What you have to do =>
Set down each line of the data below word for word, omitting the pictures.

(Chart analysis data)
* * * * * * * * *

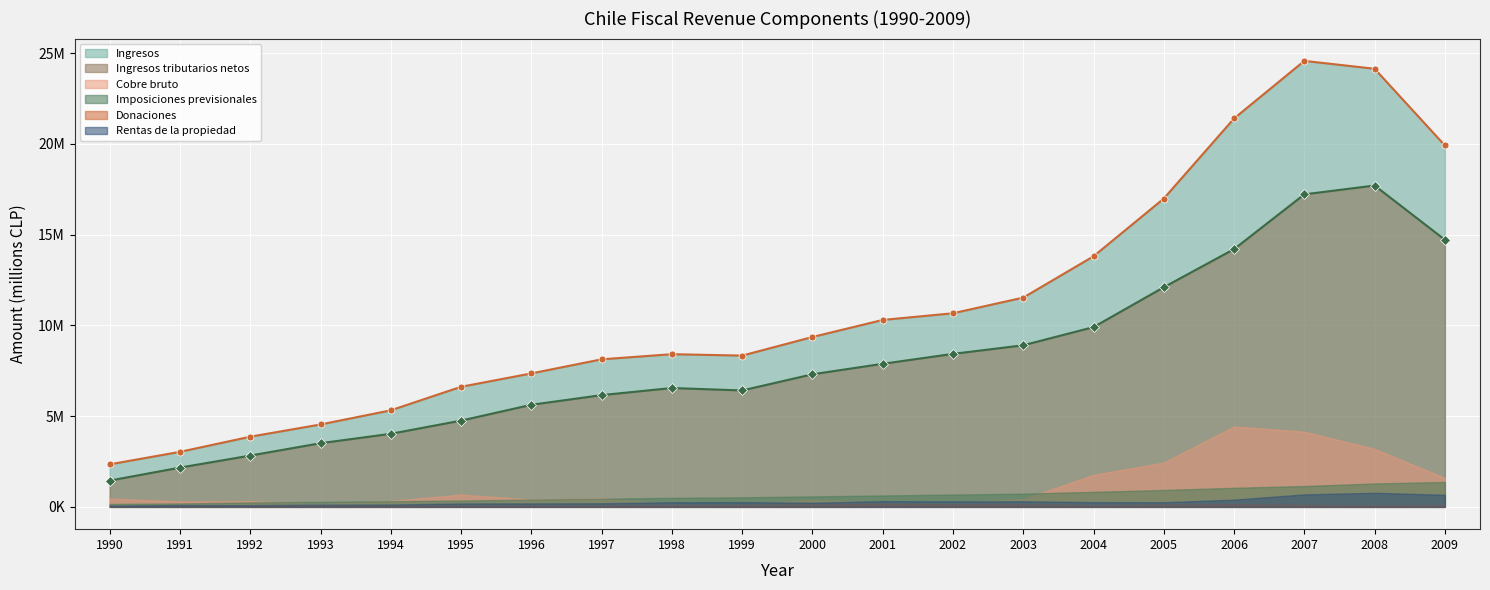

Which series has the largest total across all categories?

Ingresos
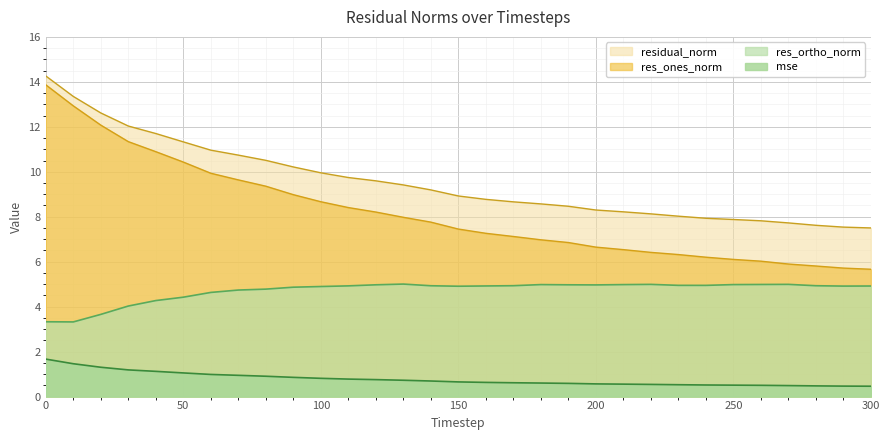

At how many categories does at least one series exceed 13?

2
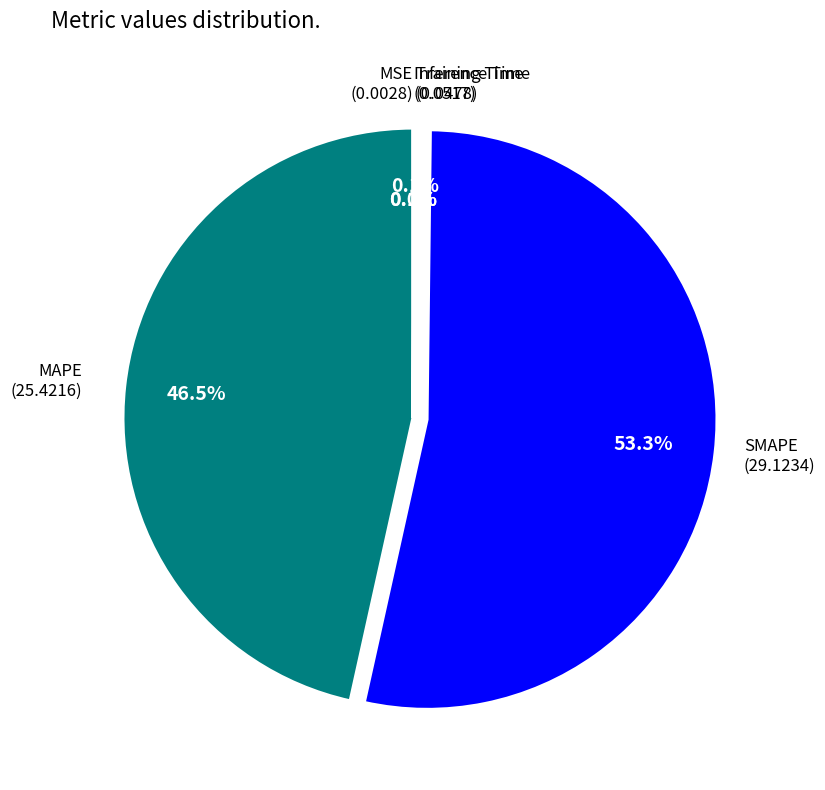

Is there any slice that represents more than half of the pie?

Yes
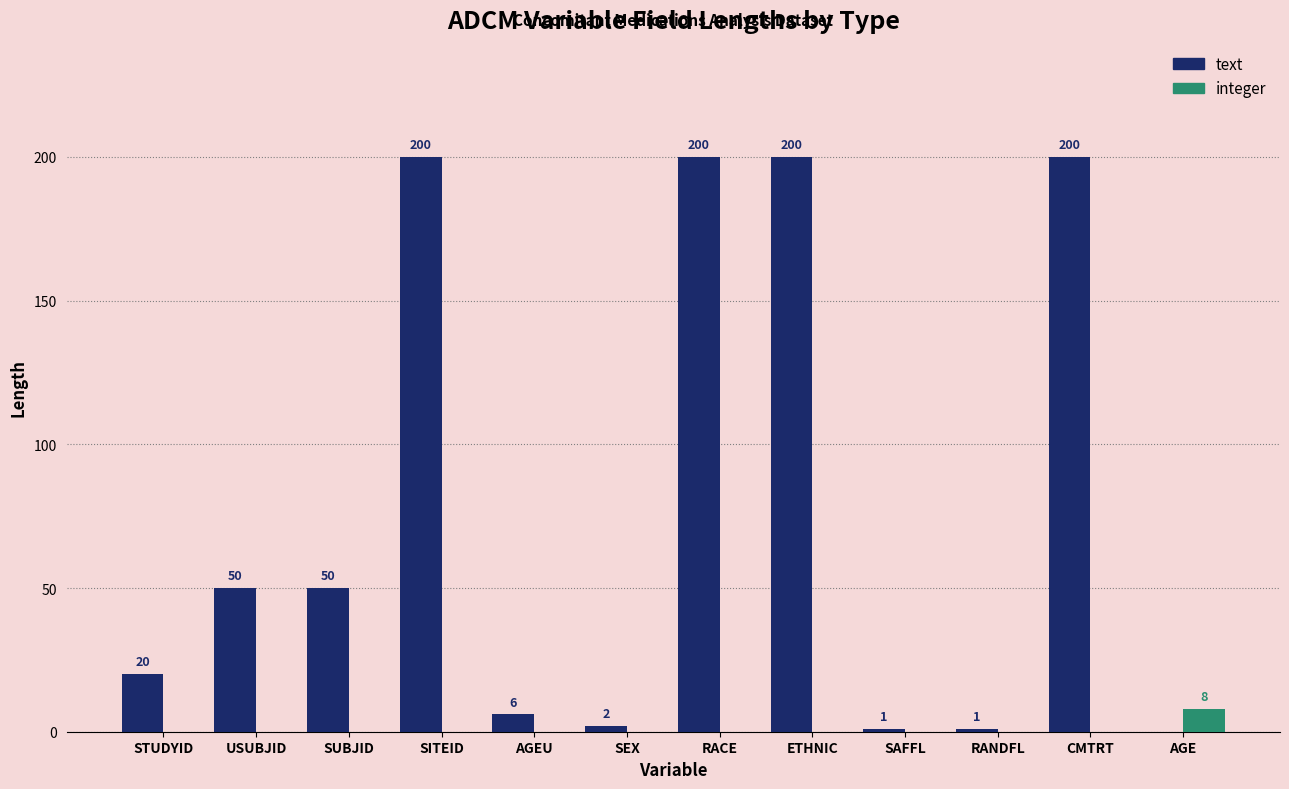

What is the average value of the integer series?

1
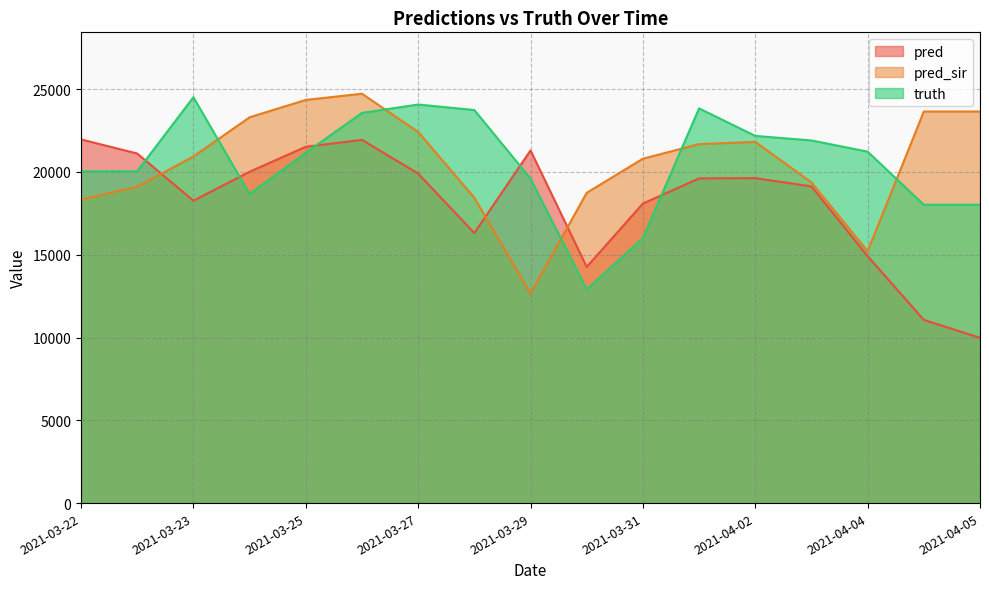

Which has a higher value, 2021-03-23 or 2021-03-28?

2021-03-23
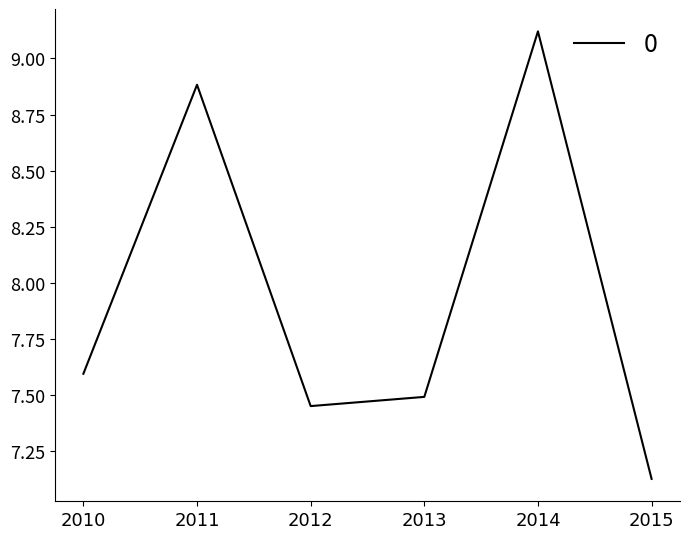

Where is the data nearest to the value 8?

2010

* * * * * * * * *

Answer section =>
Which series has the largest total across all categories?

Ingresos

At how many categories does at least one series exceed 13?

2

Is there any slice that represents more than half of the pie?

Yes

What is the average value of the integer series?

1

Which has a higher value, 2021-03-23 or 2021-03-28?

2021-03-23

Where is the data nearest to the value 8?

2010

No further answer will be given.